**Your task:** Of the entries below, return only those lines from the line with "left eye: (188, 247)" to the line with "right back paw: (195, 375)", exactly, both included.
◆ ◆ ◆
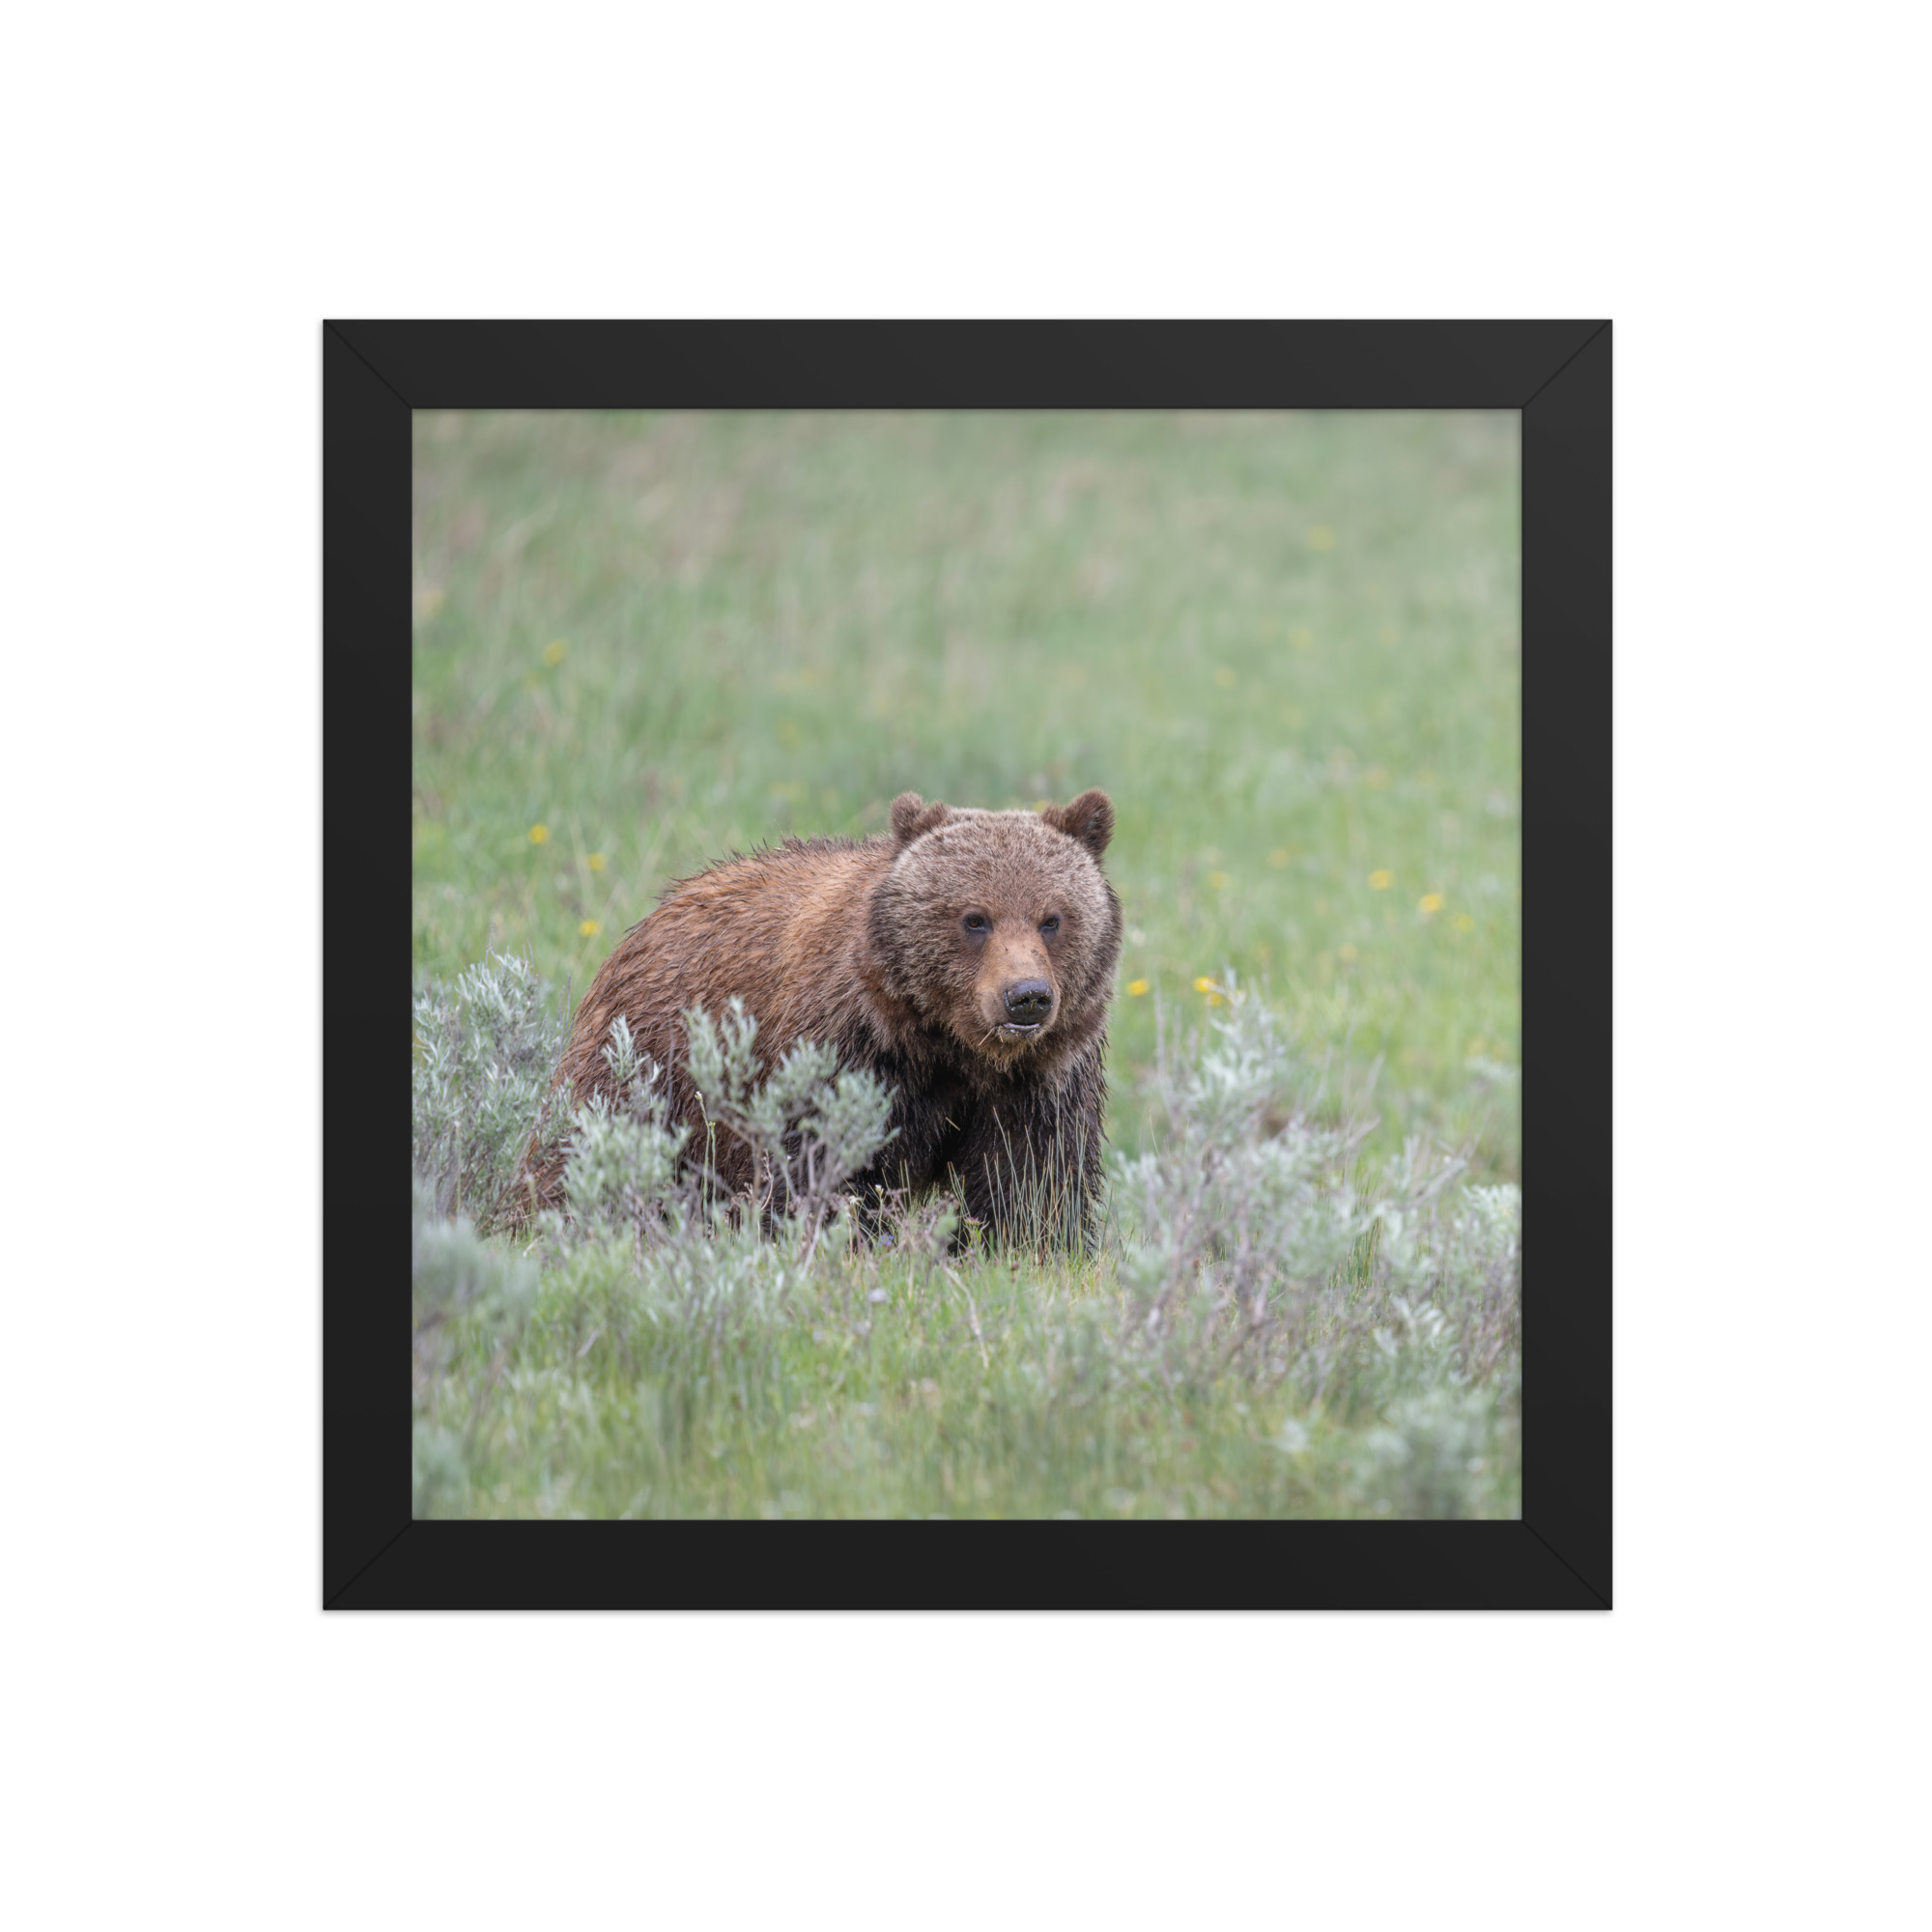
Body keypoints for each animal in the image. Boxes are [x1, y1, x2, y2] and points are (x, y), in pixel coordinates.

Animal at [518, 788, 1123, 1248]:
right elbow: (820, 1167)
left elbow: (1031, 1181)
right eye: (975, 918)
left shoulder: (1039, 1079)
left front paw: (1025, 1248)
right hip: (649, 1060)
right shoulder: (848, 1052)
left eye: (1052, 918)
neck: (949, 1045)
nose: (1026, 997)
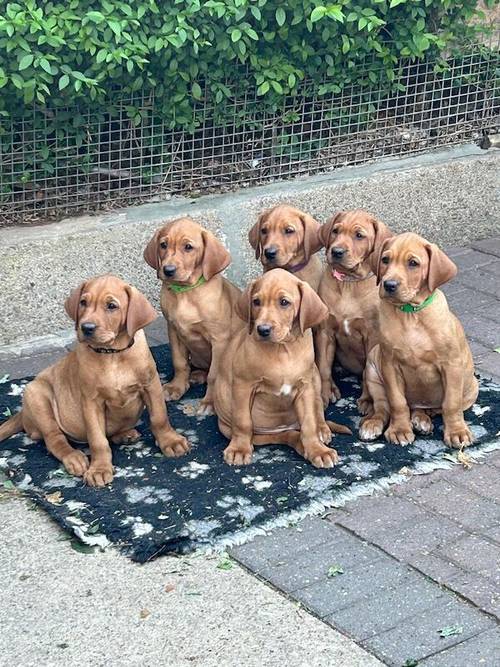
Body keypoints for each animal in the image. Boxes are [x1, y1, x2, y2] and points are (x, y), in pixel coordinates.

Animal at [0, 274, 189, 488]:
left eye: (111, 306)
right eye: (83, 303)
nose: (86, 327)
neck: (113, 354)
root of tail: (23, 414)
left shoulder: (151, 385)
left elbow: (159, 417)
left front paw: (170, 441)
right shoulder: (91, 401)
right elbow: (97, 439)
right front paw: (99, 469)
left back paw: (125, 435)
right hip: (36, 396)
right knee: (55, 440)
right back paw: (75, 458)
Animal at [144, 218, 241, 412]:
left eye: (188, 247)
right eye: (163, 245)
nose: (168, 270)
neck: (185, 293)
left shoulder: (219, 340)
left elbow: (214, 374)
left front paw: (210, 402)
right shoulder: (174, 331)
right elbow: (179, 363)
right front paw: (176, 387)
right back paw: (195, 375)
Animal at [213, 268, 350, 468]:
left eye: (284, 302)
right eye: (256, 302)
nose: (262, 329)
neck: (282, 350)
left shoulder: (305, 388)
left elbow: (309, 423)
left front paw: (317, 450)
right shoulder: (243, 386)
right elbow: (243, 420)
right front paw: (239, 449)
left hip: (315, 377)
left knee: (316, 412)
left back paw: (321, 431)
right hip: (238, 429)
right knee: (287, 435)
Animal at [314, 211, 392, 404]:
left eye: (359, 235)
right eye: (335, 231)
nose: (336, 251)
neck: (349, 282)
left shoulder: (372, 335)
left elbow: (366, 372)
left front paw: (367, 400)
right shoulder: (325, 332)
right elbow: (323, 367)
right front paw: (324, 394)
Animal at [358, 234, 478, 448]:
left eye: (413, 263)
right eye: (385, 260)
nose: (388, 285)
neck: (410, 314)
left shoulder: (451, 365)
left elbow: (451, 403)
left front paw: (457, 432)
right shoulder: (389, 364)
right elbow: (397, 402)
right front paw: (399, 430)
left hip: (471, 388)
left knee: (431, 408)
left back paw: (421, 419)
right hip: (373, 367)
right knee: (383, 408)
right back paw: (373, 424)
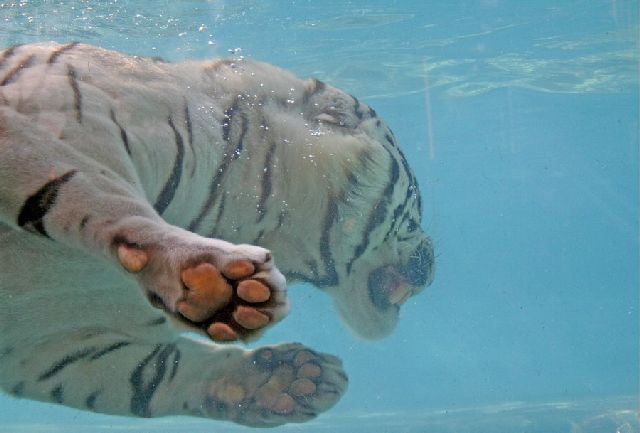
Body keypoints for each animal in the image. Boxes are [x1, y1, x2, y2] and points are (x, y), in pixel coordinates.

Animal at [0, 42, 436, 426]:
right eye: (417, 206)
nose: (432, 267)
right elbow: (88, 186)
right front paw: (214, 281)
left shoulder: (56, 348)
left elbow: (151, 379)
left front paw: (291, 379)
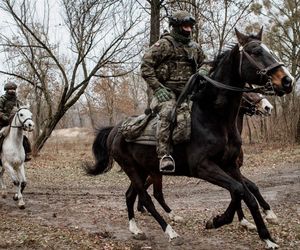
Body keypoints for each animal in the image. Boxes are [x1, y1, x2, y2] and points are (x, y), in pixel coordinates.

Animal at [85, 28, 294, 248]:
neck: (213, 118)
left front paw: (265, 236)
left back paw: (136, 228)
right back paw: (170, 231)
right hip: (132, 169)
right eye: (255, 51)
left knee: (131, 195)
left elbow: (246, 193)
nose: (287, 81)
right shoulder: (203, 167)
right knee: (147, 198)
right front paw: (220, 221)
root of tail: (115, 130)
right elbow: (239, 190)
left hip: (143, 170)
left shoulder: (230, 166)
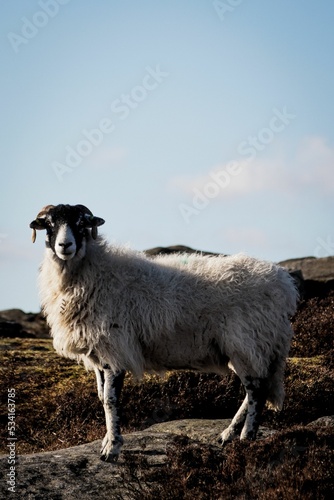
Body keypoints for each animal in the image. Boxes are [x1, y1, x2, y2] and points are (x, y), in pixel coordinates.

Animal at [30, 205, 298, 462]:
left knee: (257, 391)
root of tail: (283, 284)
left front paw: (112, 448)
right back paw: (228, 434)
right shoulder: (99, 354)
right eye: (49, 224)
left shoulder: (116, 349)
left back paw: (246, 439)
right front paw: (108, 441)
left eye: (81, 223)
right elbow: (101, 397)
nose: (65, 246)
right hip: (247, 349)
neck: (93, 273)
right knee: (255, 388)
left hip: (247, 342)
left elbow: (110, 401)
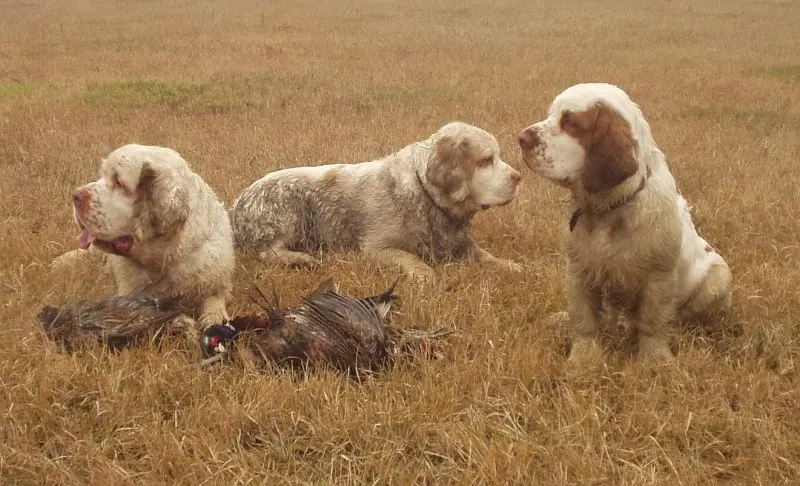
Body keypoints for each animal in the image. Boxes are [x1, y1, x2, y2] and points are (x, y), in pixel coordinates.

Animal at [228, 121, 520, 280]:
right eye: (486, 160)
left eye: (497, 156)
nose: (518, 177)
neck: (424, 194)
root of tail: (234, 206)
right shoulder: (376, 249)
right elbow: (412, 260)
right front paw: (425, 274)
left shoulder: (464, 246)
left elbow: (490, 257)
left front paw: (514, 266)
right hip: (288, 211)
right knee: (268, 252)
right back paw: (300, 259)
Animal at [520, 83, 732, 362]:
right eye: (552, 115)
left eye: (570, 122)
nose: (521, 139)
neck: (611, 208)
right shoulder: (578, 271)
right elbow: (583, 318)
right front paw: (584, 357)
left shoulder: (658, 277)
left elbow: (652, 322)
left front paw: (655, 360)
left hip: (719, 276)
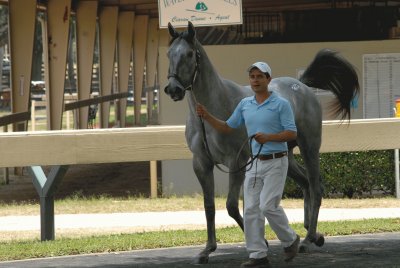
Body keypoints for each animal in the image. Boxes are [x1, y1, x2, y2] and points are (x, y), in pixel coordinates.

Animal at [163, 22, 360, 264]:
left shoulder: (236, 162)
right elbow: (209, 206)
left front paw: (262, 242)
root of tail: (301, 85)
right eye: (169, 53)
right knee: (305, 183)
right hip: (287, 156)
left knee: (316, 186)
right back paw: (312, 234)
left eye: (190, 54)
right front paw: (207, 250)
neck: (212, 112)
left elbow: (231, 206)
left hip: (310, 148)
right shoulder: (201, 163)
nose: (173, 89)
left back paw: (307, 239)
◆ ◆ ◆
**Answer for the task:**
left eye: (188, 247)
right eye: (163, 245)
nose: (168, 270)
neck: (185, 293)
left shoulder: (219, 340)
left elbow: (214, 374)
left front paw: (210, 402)
right shoulder: (174, 331)
right elbow: (179, 363)
right front paw: (176, 387)
right back paw: (195, 375)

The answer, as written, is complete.